- _Work request_
Could you rewrite the data below as a JSON list of strings, with one string per line and any blank lines omitted?

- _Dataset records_
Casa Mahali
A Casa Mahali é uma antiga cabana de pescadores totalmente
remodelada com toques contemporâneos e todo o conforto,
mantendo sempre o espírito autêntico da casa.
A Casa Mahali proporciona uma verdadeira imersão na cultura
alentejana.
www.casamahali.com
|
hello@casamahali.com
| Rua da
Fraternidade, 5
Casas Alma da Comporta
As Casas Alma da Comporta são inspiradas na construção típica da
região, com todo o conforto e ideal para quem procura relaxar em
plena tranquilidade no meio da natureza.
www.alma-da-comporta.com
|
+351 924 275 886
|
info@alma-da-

- _Finished exercise_
[
  "Casa Mahali",
  "A Casa Mahali é uma antiga cabana de pescadores totalmente",
  "remodelada com toques contemporâneos e todo o conforto,",
  "mantendo sempre o espírito autêntico da casa.",
  "A Casa Mahali proporciona uma verdadeira imersão na cultura",
  "alentejana.",
  "www.casamahali.com",
  "|",
  "hello@casamahali.com",
  "| Rua da",
  "Fraternidade, 5",
  "Casas Alma da Comporta",
  "As Casas Alma da Comporta são inspiradas na construção típica da",
  "região, com todo o conforto e ideal para quem procura relaxar em",
  "plena tranquilidade no meio da natureza.",
  "www.alma-da-comporta.com",
  "|",
  "+351 924 275 886",
  "|",
  "info@alma-da-"
]